Red Bull schaffte mit Sebastian Vettel in Monza den schnellsten Einzelstopp. Der spätere Weltmeister stand nur 2,9 Sekunden still. Insgesamt verbrachte Vettel lediglich 21,558 Sekunden in der Boxengasse. Der Weg von Einfahrt bis Ausfahrt ist in Monza dazu noch extrem kurz.

Über die Saison gesehen, hatte Mercedes die beste Boxenchoreografie. Achtmal ging der Pokal für die schnellsten Reifenwechsler an die Mannschaft der Silberpfeile.

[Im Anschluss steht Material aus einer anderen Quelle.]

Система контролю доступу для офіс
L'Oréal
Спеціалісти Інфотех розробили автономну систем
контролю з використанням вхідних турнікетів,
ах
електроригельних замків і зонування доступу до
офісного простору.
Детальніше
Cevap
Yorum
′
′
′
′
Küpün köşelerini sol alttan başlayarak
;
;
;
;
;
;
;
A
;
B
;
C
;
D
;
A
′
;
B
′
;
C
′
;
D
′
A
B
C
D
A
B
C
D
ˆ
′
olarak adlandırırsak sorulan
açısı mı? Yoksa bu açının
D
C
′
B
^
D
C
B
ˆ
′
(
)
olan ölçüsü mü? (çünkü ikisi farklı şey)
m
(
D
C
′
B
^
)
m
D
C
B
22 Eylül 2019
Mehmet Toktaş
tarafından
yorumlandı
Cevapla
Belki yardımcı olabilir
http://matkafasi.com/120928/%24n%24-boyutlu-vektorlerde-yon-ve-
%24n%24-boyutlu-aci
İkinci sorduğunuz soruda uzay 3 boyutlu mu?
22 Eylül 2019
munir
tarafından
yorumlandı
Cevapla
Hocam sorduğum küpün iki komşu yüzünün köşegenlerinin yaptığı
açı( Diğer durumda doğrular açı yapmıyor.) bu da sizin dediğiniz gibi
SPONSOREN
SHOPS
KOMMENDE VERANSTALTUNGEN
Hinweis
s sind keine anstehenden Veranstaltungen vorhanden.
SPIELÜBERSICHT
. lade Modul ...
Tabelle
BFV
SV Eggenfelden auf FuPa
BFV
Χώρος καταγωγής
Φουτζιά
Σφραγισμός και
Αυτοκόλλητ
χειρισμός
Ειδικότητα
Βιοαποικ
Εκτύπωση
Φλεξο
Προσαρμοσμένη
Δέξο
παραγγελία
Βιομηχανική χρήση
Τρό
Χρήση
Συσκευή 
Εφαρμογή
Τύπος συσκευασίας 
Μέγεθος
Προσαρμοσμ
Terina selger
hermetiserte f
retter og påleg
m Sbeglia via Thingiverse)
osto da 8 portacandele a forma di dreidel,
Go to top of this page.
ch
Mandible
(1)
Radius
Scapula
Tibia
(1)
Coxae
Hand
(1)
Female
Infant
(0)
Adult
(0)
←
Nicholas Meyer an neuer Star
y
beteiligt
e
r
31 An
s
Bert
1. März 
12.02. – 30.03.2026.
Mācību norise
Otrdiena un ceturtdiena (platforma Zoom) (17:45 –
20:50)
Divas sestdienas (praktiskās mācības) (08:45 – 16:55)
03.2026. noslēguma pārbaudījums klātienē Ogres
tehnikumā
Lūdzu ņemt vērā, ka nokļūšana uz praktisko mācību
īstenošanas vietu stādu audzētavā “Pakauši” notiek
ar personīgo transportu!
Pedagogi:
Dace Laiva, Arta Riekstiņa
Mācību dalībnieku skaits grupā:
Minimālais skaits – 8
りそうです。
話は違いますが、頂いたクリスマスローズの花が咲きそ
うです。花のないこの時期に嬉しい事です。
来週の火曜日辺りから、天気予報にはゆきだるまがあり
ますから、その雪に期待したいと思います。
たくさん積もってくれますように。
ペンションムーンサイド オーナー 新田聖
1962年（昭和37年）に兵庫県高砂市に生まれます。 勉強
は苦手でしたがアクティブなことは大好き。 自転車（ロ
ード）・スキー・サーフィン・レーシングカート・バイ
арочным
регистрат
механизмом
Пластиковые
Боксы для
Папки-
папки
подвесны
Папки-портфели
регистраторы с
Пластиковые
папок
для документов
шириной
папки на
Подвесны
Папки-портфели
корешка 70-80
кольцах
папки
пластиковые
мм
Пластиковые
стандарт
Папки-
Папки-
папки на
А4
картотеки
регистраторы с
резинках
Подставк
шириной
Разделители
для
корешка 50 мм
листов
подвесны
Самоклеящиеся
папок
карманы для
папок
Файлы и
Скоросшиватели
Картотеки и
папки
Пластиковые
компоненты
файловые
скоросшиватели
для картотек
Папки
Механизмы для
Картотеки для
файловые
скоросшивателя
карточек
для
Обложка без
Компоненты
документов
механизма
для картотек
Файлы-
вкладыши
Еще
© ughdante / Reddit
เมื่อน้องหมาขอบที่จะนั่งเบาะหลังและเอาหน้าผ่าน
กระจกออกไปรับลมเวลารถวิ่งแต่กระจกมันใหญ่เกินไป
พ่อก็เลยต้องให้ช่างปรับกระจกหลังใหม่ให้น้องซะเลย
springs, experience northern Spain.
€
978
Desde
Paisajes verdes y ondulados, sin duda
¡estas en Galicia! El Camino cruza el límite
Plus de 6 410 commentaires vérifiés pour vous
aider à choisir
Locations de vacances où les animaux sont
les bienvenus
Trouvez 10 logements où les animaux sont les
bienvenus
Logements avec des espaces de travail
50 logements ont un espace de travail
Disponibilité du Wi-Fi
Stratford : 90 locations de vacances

In Malaysia, der Türkei und Deutschland verbrachte Nico Rosberg die wenigste Zeit in der Boxengasse. In China, Spanien, Monaco, England und Belgien konnte sich Michael Schumacher bei seinen flotten Jungs bedanken.

Auf Rang zwei landete Red Bull, die in Bahrain, Australien, Ungarn, Italien und Abu Dhabi in der kürzesten Zeit vier Reifen wechselten. Ferrari war in Kanada, Europa und Singapur eine Klasse für sich. Die Sauber-Monteure gewannen den Wettbewerb um den schnellsten Boxenstopp in Korea und Brasilien, und die McLaren-Truppe landete in Japan einen Sieg.

Ferrari und MercedesGP verließen sich beim Boxenstopp auf ein vollautomatisches Ampelsystem. Das ist, wenn alles funktioniert, eine halbe Sekunde schneller als die klassische Lollipop-Variante. Wenn aber das geringste schiefgeht, so wie bei Rosberg in Barcelona und Budapest, gibt es kein Zurück mehr. Bei Grünlicht fährt der Fahrer los. Das System ist deshalb so tückisch, weil der letzte Schlagschrauber, der die Radmutter freigibt den Impuls für die Ampel steuert. Sitzt die Mutter verkantet auf der Nabe, und setzt der Monteur neu an, ist das bereits zu spät.

Boxencrew nach wissenschaftlichen Erkenntnissen

Red Bull ließ sich bei der Optimierung der Boxenstopps von seinem Nascar-Team inspirieren. Die Mannschaft, die bei Vettel und Webber die Reifen wechselte, war nach wissenschaftlichen Erkenntnissen zusammengestellt. An den Schlagschraubern arbeiteten die vier Mechaniker, die bei den Trainingseinheiten im Winter am schnellsten mit dem Gerät umgehen konnte. Den Lollipop bediente der Mann mit dem stabilsten Nervenkostüm. Er wurde nach einem Psychotest ausgewählt.

Die meisten Pannen beim Reifenwechsel gab es in der Lotus-Box. Jarno Trulli und Heikki Kovalainen mussten fünf Mal länger warten als die gesamte Konkurrenz. Bei Renault gab es entweder gut oder ganz schlecht. Die Boxenstopps in Kanada, Europa, Belgien und Korea gingen voll in die Hose. In Spa kostete ein verunglückter Stopp Robert Kubica Platz zwei. Hispania war ebenfalls vier Mal Schlusslicht. Keine Schande, denn es erwischte auch den Klassenprimus. Mercedes fasste in Spanien und Brasilien die längste Standzeit an den Boxen aus.